- Предложенный фрагмент
Для меня Путин — функция, а я поддерживаю идеи. Сегодня Зюганов соответствует идее, я его поддерживаю. Когда же Путин предлагал мне идти работать в его команде, я сказал, что я не человек команды.
— Сейчас модно сравнивать Путина с политическими деятелями прошлого — с Пиночетом, Муссолини, даже Николаем I. С кем его сравнили бы вы?
— Все, кто приписывает ему силу, заблуждаются. Вся его жесткость и жестокость связаны со слабостью. Он прекрасно знает о ней и боится ее. Это человек, оказавшийся не на своем месте, с комплексом Лжедмитрия.
— О 1999 годе, переломном для России, со временем будут писать книги и снимать сериалы. Вы считаете свою программу, выходившую на ОРТ в период предвыборной войны, вашим вершинным взлетом в журналистике?
— Я встречаю многих, кто помнит, что я был тем телеведущим, который работал в Грозном, вещал из окопов. В сентябре 99-го я стоял в окопах над Гамияхом, когда шел бой за Новолакское. В январе 2000 года — на площади Минутка через 20 минут после боя.
Той осенью передачи, которые я называл «15 серебряных пуль», во многом развернули страну. Их пафос заключался не в Лужкове, а в необходимости вылечить Чечню. Я призывал ввести войска, когда они еще не были введены, призывал дойти до Грузии… Все верили, что Путин займется Чечней. Он не занялся, и сегодня Чечня — виртуальная реальность. Что же касается Лужкова… Сегодня люди не помнят самих передач, а то, что о них писали когда-то в газетах. И меня веселит эта ситуация, ярко характеризующая аудиторию.
— А с Березовским вы сегодня поддерживаете отношения?
— Они всегда у нас были очень дружеские, но были и немалые политические разногласия. Он считал Ельцина выдающимся политическим деятелем, а я его публично называл «старым гамадрилом». Березовский агитировал за переговоры с чеченцами, а я — за ковровые бомбардировки. Таких разногласий было много.
Сейчас я с волчьим билетом, но у нас нет никаких общих проектов в Лондоне, Нью-Йорке или Голливуде.
Березовский — экстраординарный человек. И ему сейчас трудно. Было бы слишком предсказуемо, не по-мужски — взять и отречься, когда это выгодно. У меня нет оснований плевать в него, мне не нужно заметать следы старой небескорыстной дружбы, как значительной части русской политической элиты.
У меня есть кунсткамера, где стоят женщина с бородой, двуглавый младенец в глицерине и Березовский. Думаю, у него есть аналогичная кунсткамера, где есть и Доренко. Рядом с тусклой молью и андроидами, которые нас сегодня окружают, хочется говорить с кем-то искрометным. Нам есть за что выпить, хотя встречаемся редко, раз в два месяца.
— Водку пьете?

- Суть задания
1. Приведите английский перевод предложения из фрагмента интервью: «Он считал Ельцина выдающимся политическим деятелем, а я его публично называл „старым гамадрилом“».
2. Продолжите фрагмент интервью, начав сразу после последней реплики.

- Исходные данные
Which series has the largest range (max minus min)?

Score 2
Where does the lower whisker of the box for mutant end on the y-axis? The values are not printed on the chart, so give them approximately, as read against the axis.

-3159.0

- Ответы по заданиям
1. He considered Yeltsin an outstanding political figure, while I publicly called him an "old hamadryas baboon."

2.
— Он — красное вино, а я люблю барбадосский ром и ирландское виски. Последнее у него в доме редко встретишь, потому что окружающие его дурные советчики советуют ему шотландское.
— С отъездом в Лондон он стал либералом?
— Он всегда им был, но он был правым либералом. А они в России неприемлемы. Все то, что они делали последние 10 лет, показывает социальную безответственность их политики. Двадцать, может, тысяча лихих парней, которые понахапали, хвалить друг друга могут сколько угодно. Но многих олигархов, реальных миллиардеров, которые сидят в тени, мы не знаем даже по фамилиям.
— Предписанная высшими силами назначаемость губернаторов может сделать срок пребывания во власти для мэра последним. В этой связи ваше отношение к Лужкову за прошедшие пять лет не изменилось?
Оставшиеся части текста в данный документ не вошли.